» PROBLEM DESCRIPTION: Could you rewrite all of the data below with every "ПОШУК" changed to "ПОИСК" and everything else left as is? Leave the pictures out of your answer.
+++ AVAILABLE DATA +++
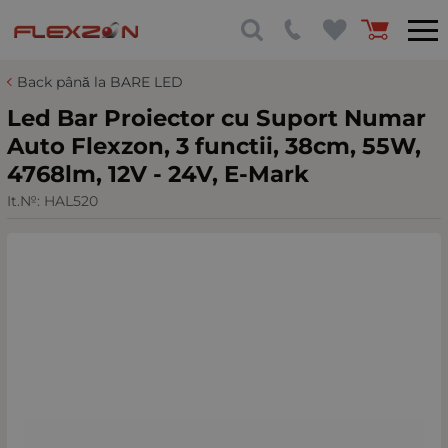
Back până la BARE LED
Led Bar Proiector cu Suport Numar
Auto Flexzon, 3 functii, 38cm, 55W,
4768lm, 12V - 24V, E-Mark
It.№:
HAL520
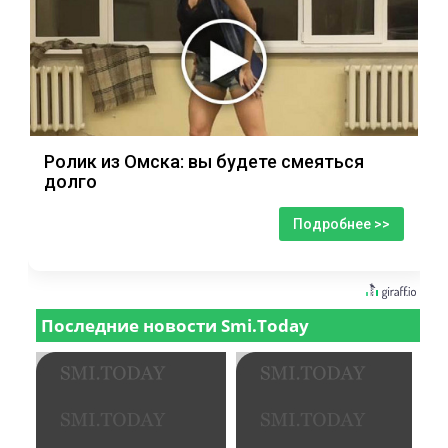
Ролик из Омска: вы будете смеяться
долго
Подробнее >>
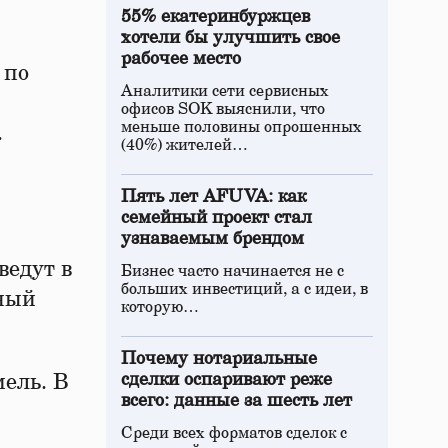
55% екатеринбуржцев
хотели бы улучшить свое
рабочее место
 по
Аналитики сети сервисных
офисов SOK выяснили, что
меньше половины опрошенных
.
(40%) жителей…
Пять лет AFUVA: как
семейный проект стал
узнаваемым брендом
ведут в
Бизнес часто начинается не с
больших инвестиций, а с идеи, в
нный
которую…
Почему нотариальные
мель. В
сделки оспаривают реже
всего: данные за шесть лет
Среди всех форматов сделок с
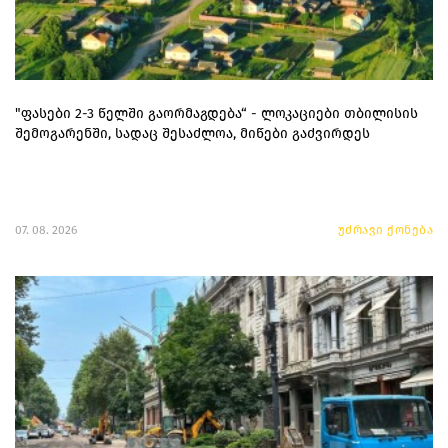
"ფასები 2-3 წელში გაორმაგდება“ - ლოკაციები თბილისის
შემოგარენში, სადაც შესაძლოა, მიწები გაძვირდეს
07. 08. 2026
უძრავი ქონება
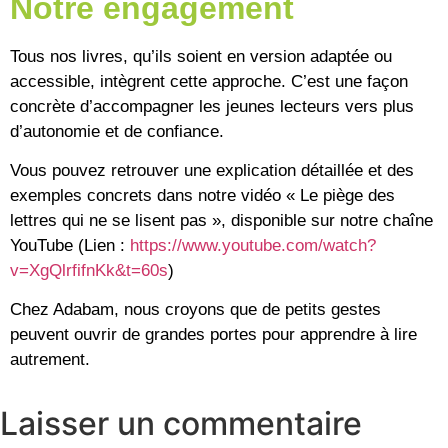
Notre engagement
Tous nos livres, qu’ils soient en version adaptée ou
accessible, intègrent cette approche. C’est une façon
concrète d’accompagner les jeunes lecteurs vers plus
d’autonomie et de confiance.
Vous pouvez retrouver une explication détaillée et des
exemples concrets dans notre vidéo « Le piège des
lettres qui ne se lisent pas », disponible sur notre chaîne
YouTube (Lien :
https://www.youtube.com/watch?
v=XgQlrfifnKk&t=60s
)
Chez Adabam, nous croyons que de petits gestes
peuvent ouvrir de grandes portes pour apprendre à lire
autrement.
Laisser un commentaire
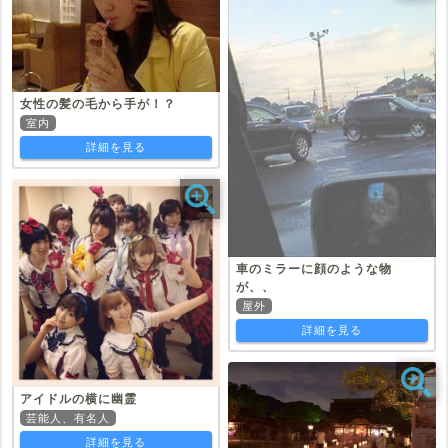
女性の髪の毛から手が！？
室内
詳細を見る
車のミラーに顔のような物
が、、
屋外
詳細を見る
アイドルの横に幽霊
芸能人、有名人
詳細を見る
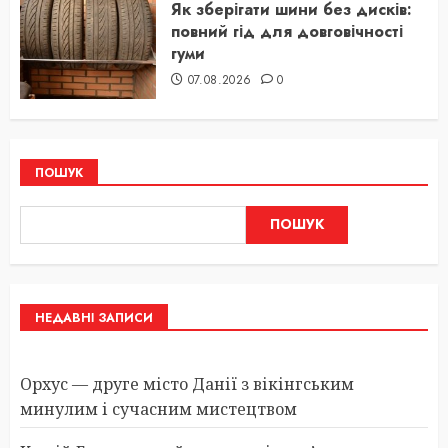
Як зберігати шини без дисків:
повний гід для довговічності
гуми
07.08.2026
0
ПОШУК
ПОШУК
НЕДАВНІ ЗАПИСИ
Орхус — друге місто Данії з вікінгським
минулим і сучасним мистецтвом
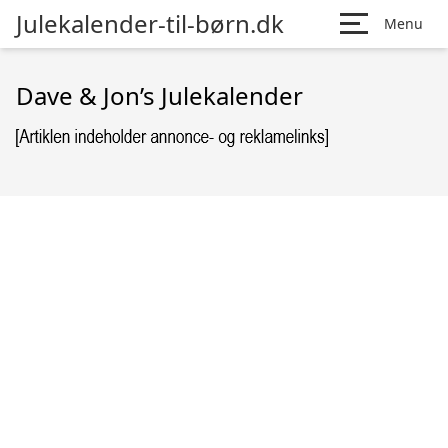
Julekalender-til-børn.dk
Menu
Dave & Jon’s Julekalender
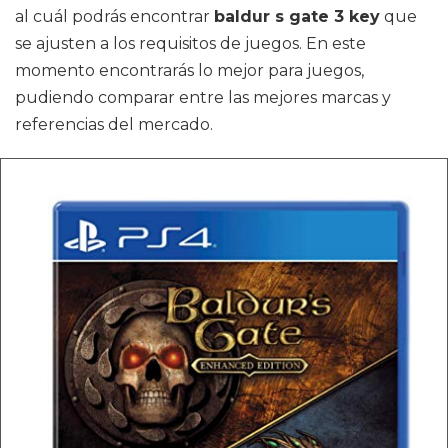
al cuál podrás encontrar
baldur s gate 3 key
que
se ajusten a los requisitos de juegos. En este
momento encontrarás lo mejor para juegos,
pudiendo comparar entre las mejores marcas y
referencias del mercado.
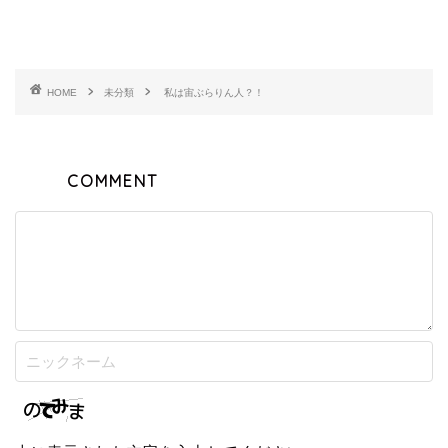
HOME
未分類
私は宙ぶらりん人？！
COMMENT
+++
» RESULT OF THIS EXERCISE:
Back până la BARE LED
Led Bar Proiector cu Suport Numar
Auto Flexzon, 3 functii, 38cm, 55W,
4768lm, 12V - 24V, E-Mark
It.№:
HAL520
Ролик из Омска: вы будете смеяться
долго
Подробнее >>
55% екатеринбуржцев
хотели бы улучшить свое
рабочее место
 по
Аналитики сети сервисных
офисов SOK выяснили, что
меньше половины опрошенных
.
(40%) жителей…
Пять лет AFUVA: как
семейный проект стал
узнаваемым брендом
ведут в
Бизнес часто начинается не с
больших инвестиций, а с идеи, в
нный
которую…
Почему нотариальные
мель. В
сделки оспаривают реже
всего: данные за шесть лет
Среди всех форматов сделок с
"ფასები 2-3 წელში გაორმაგდება“ - ლოკაციები თბილისის
შემოგარენში, სადაც შესაძლოა, მიწები გაძვირდეს
07. 08. 2026
უძრავი ქონება
Notre engagement
Tous nos livres, qu’ils soient en version adaptée ou
accessible, intègrent cette approche. C’est une façon
concrète d’accompagner les jeunes lecteurs vers plus
d’autonomie et de confiance.
Vous pouvez retrouver une explication détaillée et des
exemples concrets dans notre vidéo « Le piège des
lettres qui ne se lisent pas », disponible sur notre chaîne
YouTube (Lien :
https://www.youtube.com/watch?
v=XgQlrfifnKk&t=60s
)
Chez Adabam, nous croyons que de petits gestes
peuvent ouvrir de grandes portes pour apprendre à lire
autrement.
Laisser un commentaire
女性の髪の毛から手が！？
室内
詳細を見る
車のミラーに顔のような物
が、、
屋外
詳細を見る
アイドルの横に幽霊
芸能人、有名人
詳細を見る
Як зберігати шини без дисків:
повний гід для довговічності
гуми
07.08.2026
0
ПОИСК
ПОИСК
НЕДАВНІ ЗАПИСИ
Орхус — друге місто Данії з вікінгським
минулим і сучасним мистецтвом
Julekalender-til-børn.dk
Menu
Dave & Jon’s Julekalender
al cuál podrás encontrar
baldur s gate 3 key
que
se ajusten a los requisitos de juegos. En este
momento encontrarás lo mejor para juegos,
pudiendo comparar entre las mejores marcas y
referencias del mercado.
HOME
未分類
私は宙ぶらりん人？！
COMMENT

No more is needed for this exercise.